## Goals:
#1 Copy out the passage of the stock plan excerpt below that runs from "The Administrator may" to "of an Award.", word for word.
#2 Translate this sentence from the stock plan excerpt below into Spanish: "The Award Agreements shall specify the type of Award granted."

* START Page extract *

The Administrator may at any time accelerate the time at which RSUs shall vest.
SECTION 11 AWARD AGREEMENTS OTHER PROVISIONS
Awards granted under the Plan shall be evidenced by Award Agreements in such form as the Administrator shall from time to time approve, and containing such provisions not inconsistent with the provisions of the Plan (and, for ISOs, not inconsistent with section 422(b) of the Code), as the Administrator shall deem advisable. The Award Agreements shall specify the type of Award granted. Each Grantee shall enter into, and be bound by, an Award Agreement as soon as practicable after the grant of an Award.
SECTION 12 ADJUSTMENT IN CASE OF CHANGES IN COMMON STOCK
The following shall be adjusted, as may be deemed appropriate by the Committee, to reflect any stock dividend, stock split, spin-off, share combination, or similar change in the capitalization of the Company:
(a) The maximum number and type of shares under the limits set forth in Section 4 (regarding shares available under the Plan, shares subject to grants to Employees in any calendar year and shares available for Restricted Stock and RSUs);
(b) The number and type of shares subject to a formula NQSO to be granted to a Non-Employee Director under Section 7; and/or
(c) The number and type of shares issuable upon exercise or vesting of outstanding Awards under the Plan (as well as the option price per share under such outstanding Awards); provided, however, that no such adjustment shall be made to an outstanding ISO
if such adjustment would constitute a modification under section 424(h) of the Code, unless the Grantee consents to such adjustment.
In the event any such change in capitalization cannot be reflected in a straight mathematical adjustment of the number of shares issuable upon the exercise or vesting of outstanding Awards (and a straight mathematical adjustment of the exercise price thereof), the Committee shall make such adjustments as are appropriate to reflect most nearly such straight mathematical adjustment. Such adjustments shall be made only as necessary to maintain the proportionate interest of Grantees, and preserve, without exceeding, the value of Awards. Any adjustments authorized by the Committee under Section 12(b) shall be subject to approval by the Board.

* END Page extract *
* START Entries *

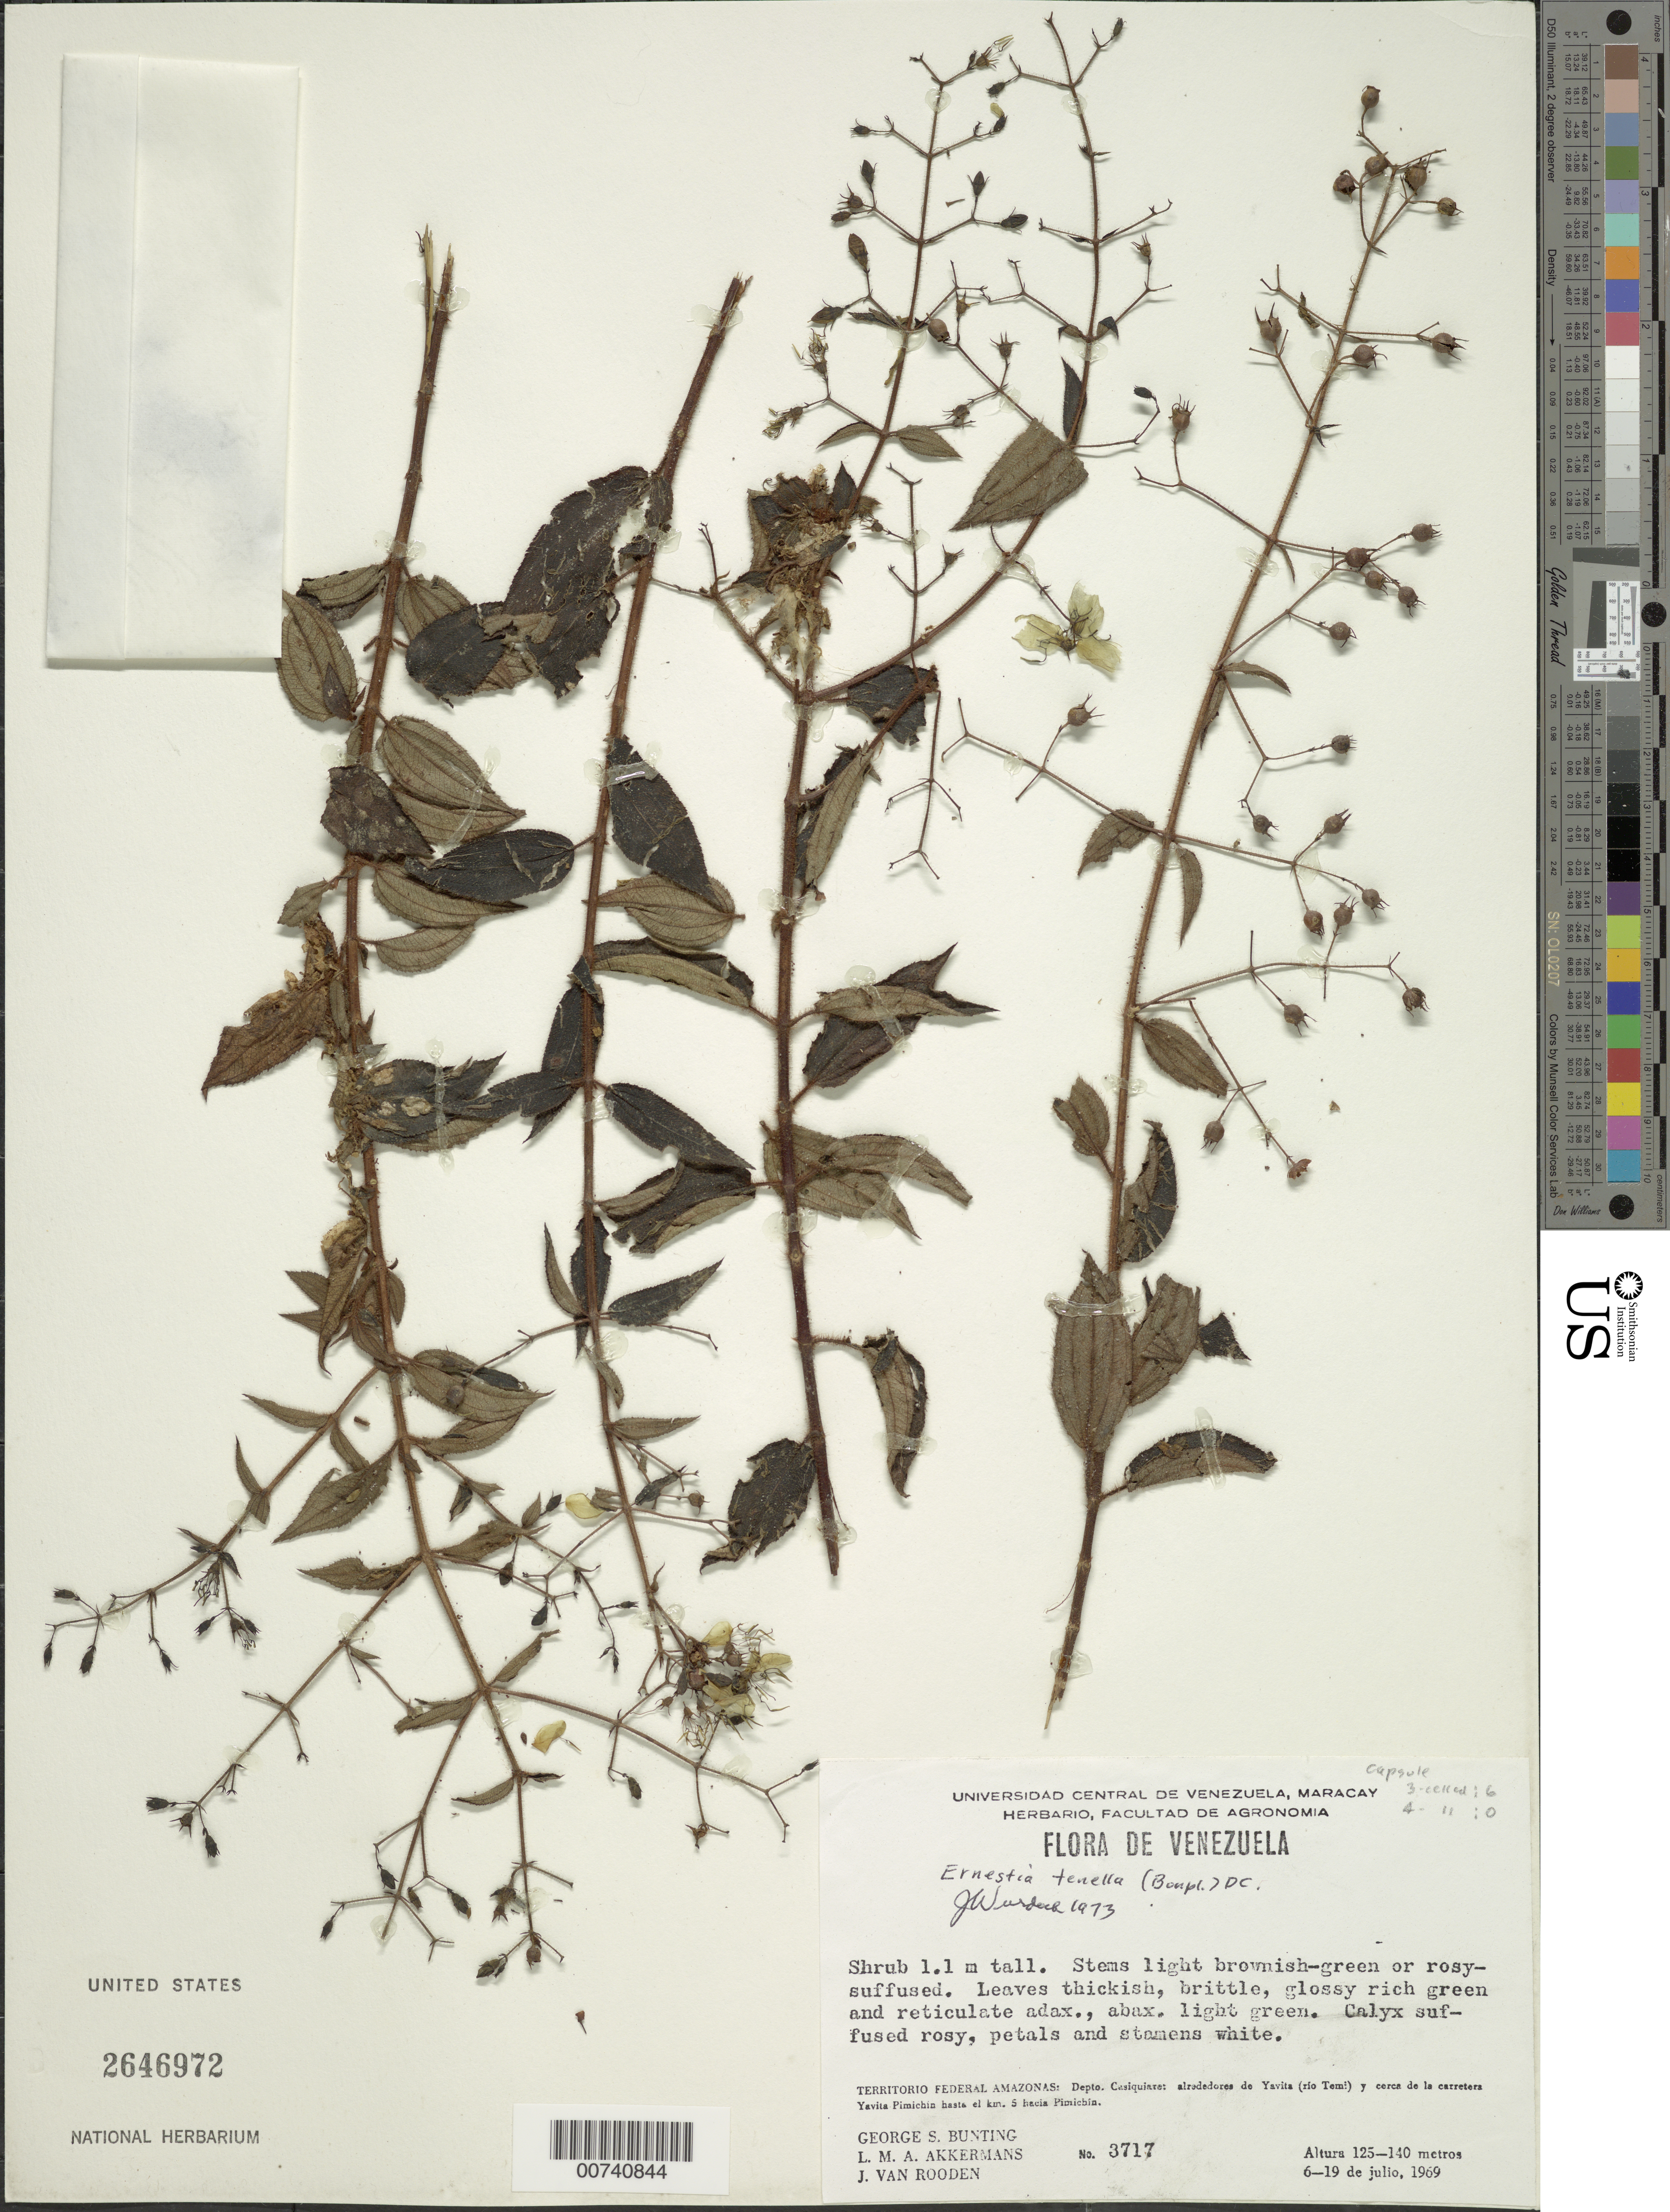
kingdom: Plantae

* END Entries *
* START Entries *

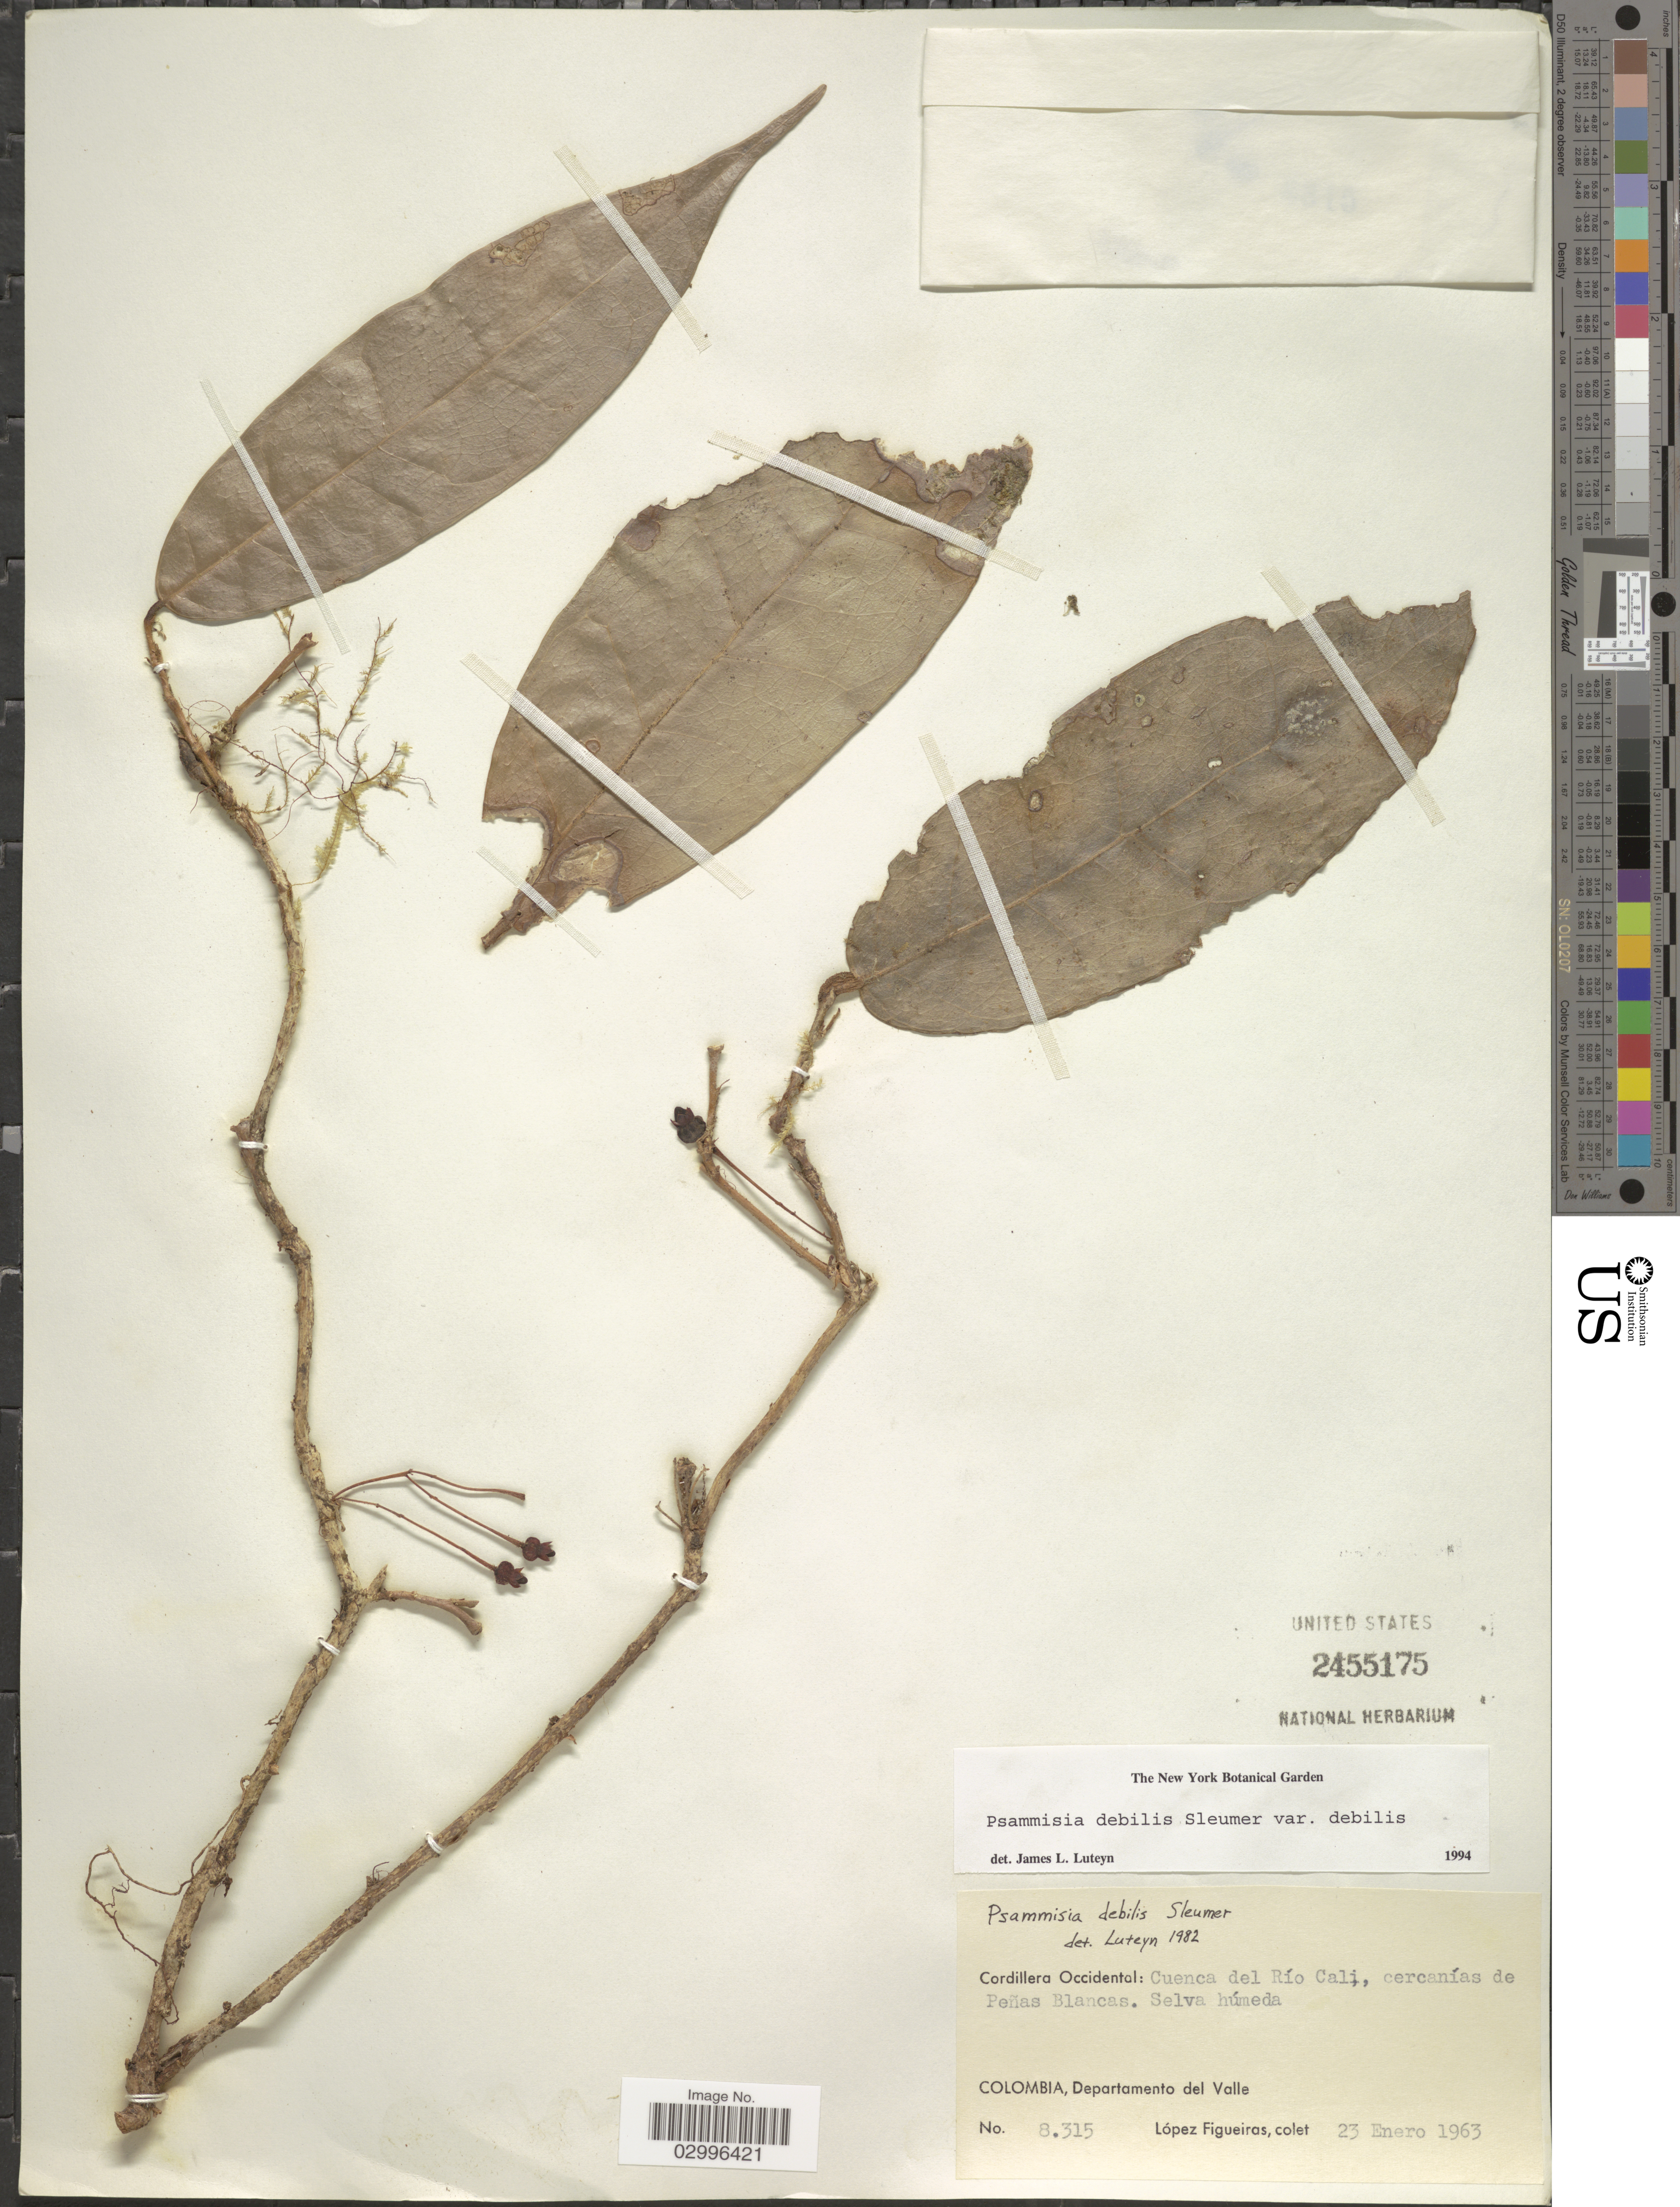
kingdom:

* END Entries *

## Final answers:
#1
The Administrator may at any time accelerate the time at which RSUs shall vest.
SECTION 11 AWARD AGREEMENTS OTHER PROVISIONS
Awards granted under the Plan shall be evidenced by Award Agreements in such form as the Administrator shall from time to time approve, and containing such provisions not inconsistent with the provisions of the Plan (and, for ISOs, not inconsistent with section 422(b) of the Code), as the Administrator shall deem advisable. The Award Agreements shall specify the type of Award granted. Each Grantee shall enter into, and be bound by, an Award Agreement as soon as practicable after the grant of an Award.

#2 Los Acuerdos de Adjudicación especificarán el tipo de Adjudicación otorgada.